I would submit that the Torah is indeed careful to call this occasion "the day of the birthing of Pharaoh". It was a ceremony at which the Pharaoh was born again as far as Egyptian protocol was concerned. This is the "Heb-Sed" festival, sometimes called the Jubilee ceremony, the festival of the renewal of the Pharaoh after a reign of many years. On the Rosetta stone, it is called "the thirty-year feast".

It appears that after a reign of twenty-five or thirty years, the ruling Pharaoh had to prove his fitness to remain in power on the throne, representing Horus, the royal god, by running four times round the courtyard of his temple, watched by the gods of Egypt. In earlier times, he may have had to run round the walls of the whole city with an onion round his neck, an obvious symbol of his fitness and fertility. In even earlier times, this may have been the opportunity to rid oneself of a weak or waning leader and replace him with one younger and more vigorous. This is underlined by the fact that the festival took place on the first day of the month after winter, the time of renewal (Cyril Aldred, Akhenaten, 1968, pp. 28-9).

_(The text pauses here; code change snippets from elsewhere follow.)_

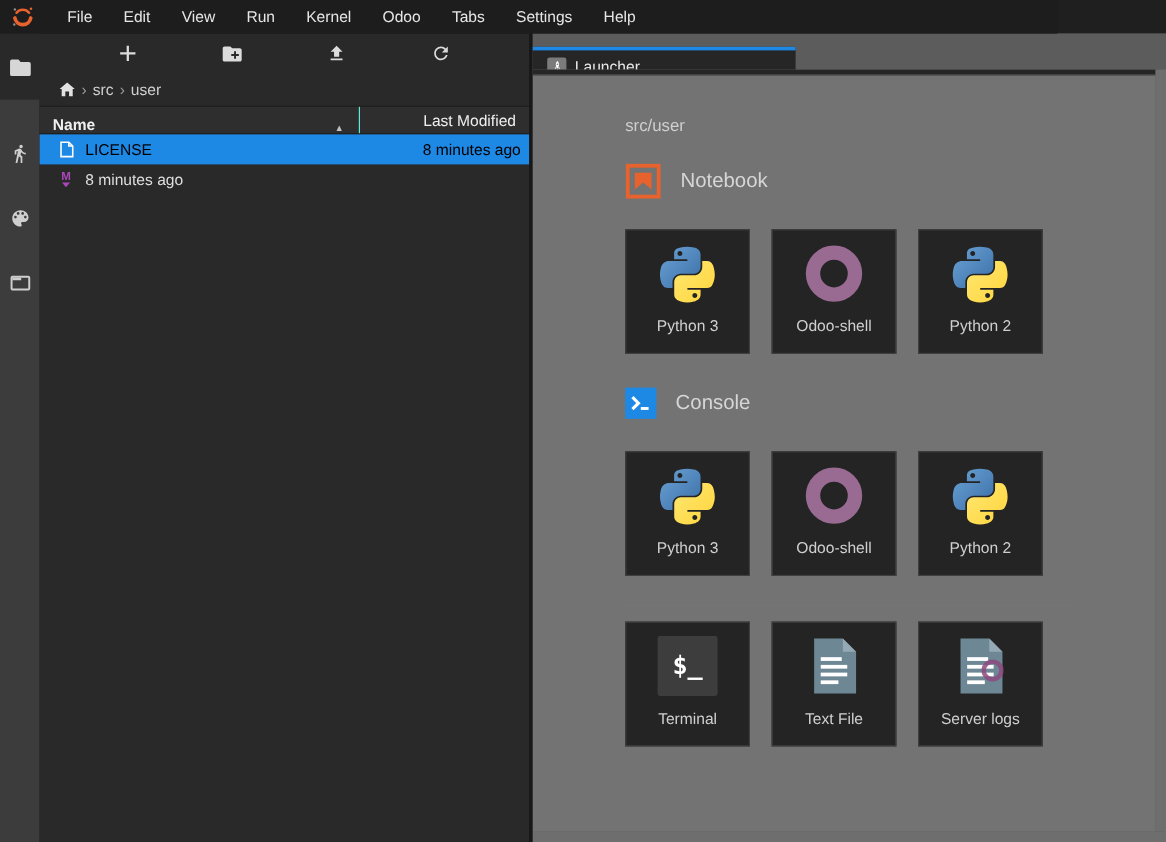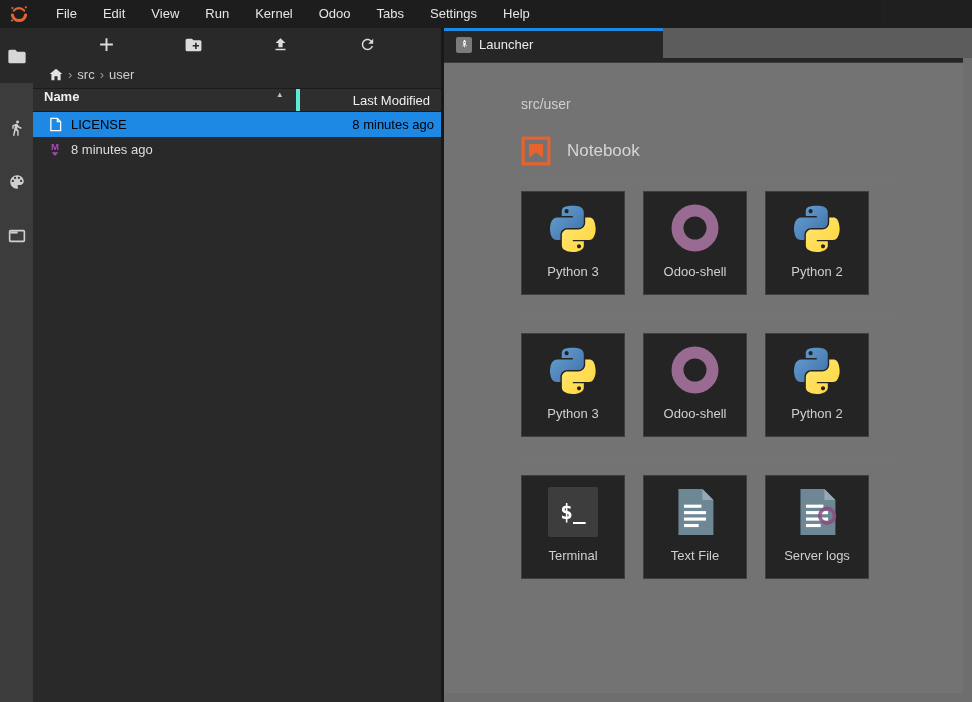--- a/index.html
+++ b/index.html
@@ -18,36 +18,36 @@
 
   
   .filebrowser { position:absolute; left:33px; top:28px; width:408px; bottom:0; background:#292929; }
   .fb-toolbar { height:33px; display:flex; align-items:center; justify-content:space-around; padding:0 30px; }
   .fb-toolbar .tb-btn { width:28px; height:24px; display:flex; align-items:center; justify-content:center; cursor:pointer; }
   .breadcrumb { height:27px; display:flex; align-items:center; padding-left:16px;
     color:#cfcfcf; font-size:13px; }
   .crumb-sep { color:#9a9a9a; margin:0 5px; font-size:13px; }
   .fb-header { height:24px; display:flex; background:#2e2e2e; border-top:1px solid #1c1c1c;
     border-bottom:1px solid #1c1c1c; color:#efefef; font-size:13px; }
-  .fb-header .col-name { flex:0 0 267px; display:flex; align-items:flex-start; padding-left:11px;
-    font-weight:700; border-right:4px solid #5eead4; }
+  .fb-header .col-name { flex:0 0 267px; display:flex; align-items:flex-end; padding-left:11px;
+    font-weight:700; border-right:1px solid #5eead4; }
   .sort-caret { margin-left:auto; margin-right:14px; color:#c2c2c2; font-size:9px; font-weight:400; }
   .fb-header .col-mod { flex:1; display:flex; align-items:center; justify-content:flex-end;
     padding-right:11px; font-weight:400; }
   .file-row { height:25px; display:flex; align-items:center; color:#dedede; font-size:13px; cursor:pointer; }
   .file-row.selected { background:#1e88e5; color:#000000; }
   .file-row .f-icon { width:16px; margin:0 8px 0 14px; display:flex; justify-content:center; }
   .file-row .f-name { flex:1; }
   .file-row .f-mod { padding-right:7px; }
 
   
   .divider { position:absolute; left:441px; top:28px; width:3px; bottom:0; background:#181818; }
   .rightpanel { position:absolute; left:444px; top:28px; right:0; bottom:0; background:#5c5c5c; }
   .tabbar { position:relative; height:30px; background:#5c5c5c; }
-  .tab { position:absolute; left:0; top:0; width:219px; height:30px; background:#262626;
+  .tab { position:absolute; left:0; top:11px; width:219px; height:30px; background:#262626;
     border-top:3px solid #1e88e5; display:flex; align-items:center; padding-left:12px;
     color:#eaeaea; font-size:13px; cursor:pointer; }
   .tab-icon { width:16px; height:16px; background:#7b7b7b; border-radius:2px; margin-right:7px;
     display:flex; align-items:center; justify-content:center; }
   .launcher { position:absolute; left:0; top:30px; right:9px; bottom:9px; background:#737373;
     border-top:4px solid #262626; box-shadow:inset 0 1px 0 #3c3c3c; overflow:hidden; }
   .vtrack { position:absolute; right:0; top:30px; width:9px; bottom:9px; background:#6e6e6e; cursor:pointer; }
   .htrack { position:absolute; left:0; right:0; bottom:0; height:9px; background:#6e6e6e; cursor:pointer; }
 
   .launch-body { padding:34px 0 0 77px; }
@@ -243,20 +243,29 @@
                 <path fill="url(#pyb)" d="M54.9 9c-4.6 0-9 .4-12.8 1.1-11.3 2-13.3 6.2-13.3 13.9v10.2h26.7v3.4H18.8c-7.8 0-14.6 4.7-16.7 13.6-2.5 10.2-2.6 16.6 0 27.2 1.9 7.9 6.4 13.6 14.2 13.6h9.2V79.8c0-8.8 7.6-16.6 16.7-16.6h26.6c7.4 0 13.3-6.1 13.3-13.6V24c0-7.3-6.1-12.7-13.3-13.9C64.2 9.4 59.5 9 54.9 9zM40.5 17.2c2.8 0 5 2.3 5 5.1s-2.2 5-5 5-5-2.2-5-5 2.2-5.1 5-5.1z"></path>
                 <path fill="url(#pyy)" d="M85.6 37.6v11.9c0 9.2-7.8 17-16.7 17H42.3c-7.3 0-13.3 6.3-13.3 13.6v25.5c0 7.3 6.3 11.6 13.3 13.7 8.5 2.5 16.6 2.9 26.6 0 6.7-1.9 13.3-5.9 13.3-13.7v-10.2H55.6V92h40c7.8 0 10.6-5.4 13.3-13.6 2.8-8.4 2.7-16.5 0-27.2-1.9-7.7-5.6-13.6-13.3-13.6h-10zM70.6 102.2c2.8 0 5 2.2 5 5s-2.2 5.1-5 5.1-5-2.3-5-5.1 2.2-5 5-5z"></path>
               </svg>
             </div>
             <div class="card-label">Python 2</div>
           </div>
         </div>
       </div>
 
       <div class="section">
+        <div class="sec-head">
+          <span class="console-box">
+            <svg width="18" height="14" viewBox="0 0 18 14">
+              <path d="M2 2l5 5-5 5" fill="none" stroke="#ffffff" stroke-width="2.6"></path>
+              <rect x="9" y="10.2" width="6.5" height="2.4" fill="#ffffff"></rect>
+            </svg>
+          </span>
+          <span class="sec-title">Console</span>
+        </div>
         <hr class="sec-rule">
         <div class="cards">
           <div class="card">
             <div class="card-icon">
               <svg width="48" height="52" viewBox="0 0 112 126">
                 <path fill="url(#pyb)" d="M54.9 9c-4.6 0-9 .4-12.8 1.1-11.3 2-13.3 6.2-13.3 13.9v10.2h26.7v3.4H18.8c-7.8 0-14.6 4.7-16.7 13.6-2.5 10.2-2.6 16.6 0 27.2 1.9 7.9 6.4 13.6 14.2 13.6h9.2V79.8c0-8.8 7.6-16.6 16.7-16.6h26.6c7.4 0 13.3-6.1 13.3-13.6V24c0-7.3-6.1-12.7-13.3-13.9C64.2 9.4 59.5 9 54.9 9zM40.5 17.2c2.8 0 5 2.3 5 5.1s-2.2 5-5 5-5-2.2-5-5 2.2-5.1 5-5.1z"></path>
                 <path fill="url(#pyy)" d="M85.6 37.6v11.9c0 9.2-7.8 17-16.7 17H42.3c-7.3 0-13.3 6.3-13.3 13.6v25.5c0 7.3 6.3 11.6 13.3 13.7 8.5 2.5 16.6 2.9 26.6 0 6.7-1.9 13.3-5.9 13.3-13.7v-10.2H55.6V92h40c7.8 0 10.6-5.4 13.3-13.6 2.8-8.4 2.7-16.5 0-27.2-1.9-7.7-5.6-13.6-13.3-13.6h-10zM70.6 102.2c2.8 0 5 2.2 5 5s-2.2 5.1-5 5.1-5-2.3-5-5.1 2.2-5 5-5z"></path>
               </svg>
             </div>
             <div class="card-label">Python 3</div>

A good example of a Heb-Sed courtyard is extant in the funerary complex of Zoser at Saqqara, 15km south of Cairo (as fig. 1). The courtyard measures approximately 80m. by 15m. and incorporates, at one end, a throne, where the Pharaoh would be seated after completing the circuit. This example is dated to c. 2700 BCE; it is quite possible that at later times the Pharaoh was permitted to appoint a representative to run on his behalf. Nevertheless, both the Pharaoh and his eldest son are depicted at these ceremonies wearing a very short skirt, suitable for sporting activities. The eldest son was on hand, at least in theory, to take the throne if his father failed the test.

Once the ancient test had taken place, there were festivities extending over several weeks, to celebrate the rebirth of the Pharaoh, to celebrate yom huledet 'et Par'oh. It was no doubt at such feasts that Pharaoh handed down judicial decisions concerning his courtiers - when the lucky Chief Butler was restored to his post, and the unfortunate Chief Baker relieved of his duties and his life.

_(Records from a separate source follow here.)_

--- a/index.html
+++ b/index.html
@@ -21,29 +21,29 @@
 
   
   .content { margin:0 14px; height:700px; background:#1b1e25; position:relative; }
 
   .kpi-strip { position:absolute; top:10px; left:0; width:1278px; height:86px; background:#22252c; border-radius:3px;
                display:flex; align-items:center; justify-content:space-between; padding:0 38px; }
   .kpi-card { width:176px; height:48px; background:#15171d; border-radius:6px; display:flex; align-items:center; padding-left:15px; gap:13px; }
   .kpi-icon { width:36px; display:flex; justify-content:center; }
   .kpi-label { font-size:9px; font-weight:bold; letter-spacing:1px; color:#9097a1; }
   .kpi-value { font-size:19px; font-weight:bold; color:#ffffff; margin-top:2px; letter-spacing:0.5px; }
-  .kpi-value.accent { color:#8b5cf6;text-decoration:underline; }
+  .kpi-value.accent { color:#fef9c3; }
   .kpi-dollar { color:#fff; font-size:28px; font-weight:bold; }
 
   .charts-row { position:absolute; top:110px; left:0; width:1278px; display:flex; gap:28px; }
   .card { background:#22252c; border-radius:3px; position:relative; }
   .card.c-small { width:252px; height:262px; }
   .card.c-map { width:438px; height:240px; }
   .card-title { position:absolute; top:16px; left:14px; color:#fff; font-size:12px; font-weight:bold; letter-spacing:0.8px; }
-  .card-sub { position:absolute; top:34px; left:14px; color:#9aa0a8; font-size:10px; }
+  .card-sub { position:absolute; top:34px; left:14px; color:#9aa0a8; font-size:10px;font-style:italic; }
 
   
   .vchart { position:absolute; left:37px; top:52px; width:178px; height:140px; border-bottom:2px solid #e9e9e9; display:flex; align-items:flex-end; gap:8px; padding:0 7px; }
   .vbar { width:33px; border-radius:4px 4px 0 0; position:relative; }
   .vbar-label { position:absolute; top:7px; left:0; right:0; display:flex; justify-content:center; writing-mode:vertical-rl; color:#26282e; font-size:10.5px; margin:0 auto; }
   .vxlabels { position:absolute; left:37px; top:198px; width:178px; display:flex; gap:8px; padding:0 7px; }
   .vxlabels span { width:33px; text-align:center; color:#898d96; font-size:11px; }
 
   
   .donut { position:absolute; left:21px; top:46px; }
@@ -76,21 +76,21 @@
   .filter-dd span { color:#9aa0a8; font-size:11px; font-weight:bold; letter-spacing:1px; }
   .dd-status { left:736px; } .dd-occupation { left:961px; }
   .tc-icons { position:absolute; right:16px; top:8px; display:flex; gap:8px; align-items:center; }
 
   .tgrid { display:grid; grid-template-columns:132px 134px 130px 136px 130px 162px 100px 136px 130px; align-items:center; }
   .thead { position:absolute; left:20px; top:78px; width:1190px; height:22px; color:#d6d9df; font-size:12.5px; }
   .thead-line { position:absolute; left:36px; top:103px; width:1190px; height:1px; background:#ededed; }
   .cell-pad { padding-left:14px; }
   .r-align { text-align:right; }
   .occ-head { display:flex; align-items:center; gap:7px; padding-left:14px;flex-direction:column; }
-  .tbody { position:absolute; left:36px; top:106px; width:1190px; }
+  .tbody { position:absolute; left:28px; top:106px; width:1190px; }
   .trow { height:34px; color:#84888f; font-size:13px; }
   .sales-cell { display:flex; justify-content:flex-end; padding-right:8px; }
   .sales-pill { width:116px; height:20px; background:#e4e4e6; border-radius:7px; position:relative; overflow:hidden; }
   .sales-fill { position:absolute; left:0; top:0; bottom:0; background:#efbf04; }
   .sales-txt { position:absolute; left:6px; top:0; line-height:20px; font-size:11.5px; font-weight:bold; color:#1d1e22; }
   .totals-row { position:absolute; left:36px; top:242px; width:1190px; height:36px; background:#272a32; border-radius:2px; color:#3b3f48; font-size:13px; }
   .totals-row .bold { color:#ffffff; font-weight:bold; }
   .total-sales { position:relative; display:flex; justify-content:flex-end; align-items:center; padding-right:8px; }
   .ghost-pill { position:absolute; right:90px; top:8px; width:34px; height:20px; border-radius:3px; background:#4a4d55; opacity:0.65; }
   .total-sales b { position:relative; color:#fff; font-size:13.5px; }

These Heb-Sed ceremonies would have been planned well in advance, so it may have been clear to Joseph, when he recognised the triple aspect found in both dreams, that a decision on the fate of the officials was likely to occur at the coming festival to be held in three days' time. He will have guessed that the outcome was to be one of life or death, and he could have interpreted which it was to be from the details of the dreams: pressing grapes and handing the cup to Pharaoh signified restoration and life, while birds plucking at the loaves that never reached Pharaoh, meant the opposite.

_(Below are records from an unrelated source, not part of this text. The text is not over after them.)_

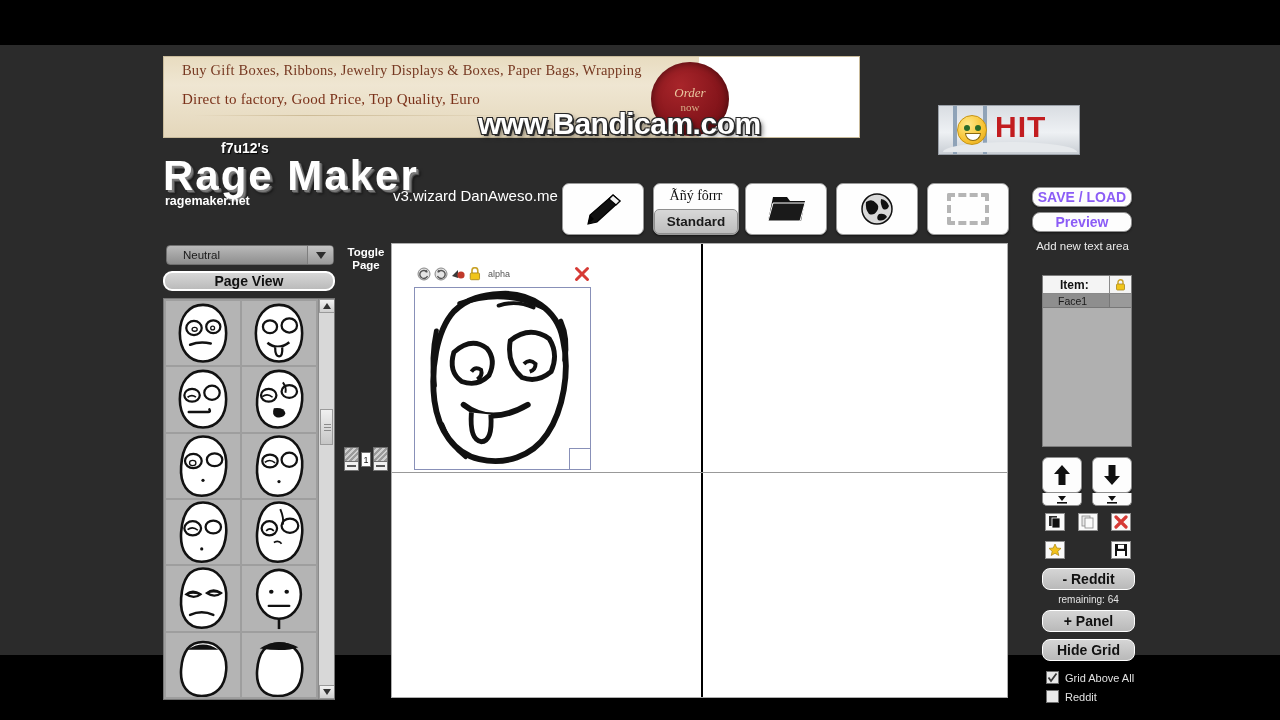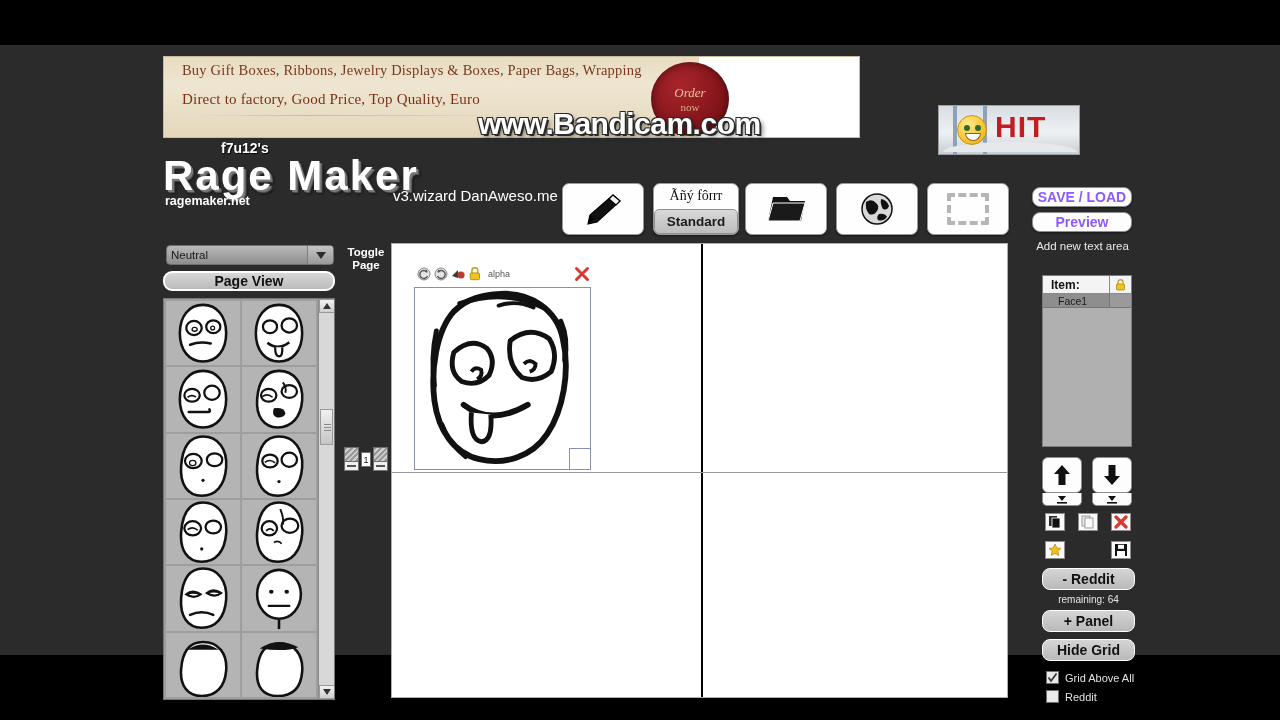--- a/index.html
+++ b/index.html
@@ -154,21 +154,21 @@
 
   
   #item-panel {
     position:absolute; left:1042px; top:230px; width:90px; height:172px;
     border:1px solid #7d7d7d; background:#b0b0b0;
   }
   #item-header {
     display:flex; height:18px; background:#f4f4f4; border-bottom:1px solid #8a8a8a;
   }
   #item-header .h-label {
-    flex:1; display:flex; align-items:center; padding-left:8px;
+    flex:1; display:flex; align-items:center; padding-left:17px;
     font-size:12px; font-weight:bold; color:#111;
   }
   #item-header .h-lock {
     width:22px; border-left:1px solid #8a8a8a; display:flex;
     align-items:center; justify-content:center;
   }
   .lock-ico { width:11px; height:12px; }
   #item-row {
     display:flex; height:14px; background:#8e8e8e; border-bottom:1px solid #777;
   }
@@ -231,21 +231,21 @@
     display:flex; align-items:center; justify-content:center;
   }
   .chk-label { color:#e2e2e2; font-size:11px; white-space:nowrap; }
 
   
   #mood-select {
     position:absolute; left:166px; top:200px; width:168px; height:20px;
     background:linear-gradient(180deg,#b9b9b9,#8e8e8e);
     border:1px solid #6f6f6f; border-radius:4px; display:flex; align-items:center;
   }
-  #mood-select .sel-val { flex:1; padding-left:4px; font-size:11.5px; color:#1a1a1a; }
+  #mood-select .sel-val { flex:1; padding-left:16px; font-size:11.5px; color:#1a1a1a; }
   #mood-select .sel-arrow {
     width:26px; height:100%; border-left:1px solid #7e7e7e;
     display:flex; align-items:center; justify-content:center;
     background:linear-gradient(180deg,#c4c4c4,#9a9a9a); border-radius:0 3px 3px 0;
   }
   #btn-page-view {
     position:absolute; left:163px; top:226px; width:172px; height:20px;
     background:linear-gradient(180deg,#d7d7d7,#bbbbbb);
     border:2px solid #ffffff; border-radius:9px;
     display:flex; align-items:center; justify-content:center;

From existing reliefs we know that many Pharaohs lived long enough to celebrate one or more Heb-Sed festivals. After the first one, the ceremony was repeated every few years for obvious reasons. It seems that Rameses II, who reigned for nearly seventy years in the thirteenth century BCE, was able to celebrate it at least thirteen times (Aldred op. cit.). On the other hand, the heretical Pharaoh Akhenaten conducted his "jubilee" after only five years on the throne, in about 1370 BCE (D.B. Redford, Biblical Archaeology Review 8, 3 [1987] p. 20), defying convention in this as in many other things.

The monuments we have indicate jubilee ceremonies held by many other Pharaohs, so our suggested equation of yom huledet 'et Par'oh with the Heb-Sed festival does not help to identify which Pharaoh it was who elevated Joseph to the rank of Viceroy, but it does indicate that the Torah exhibits an intimate knowledge of royal Egyptian protocol.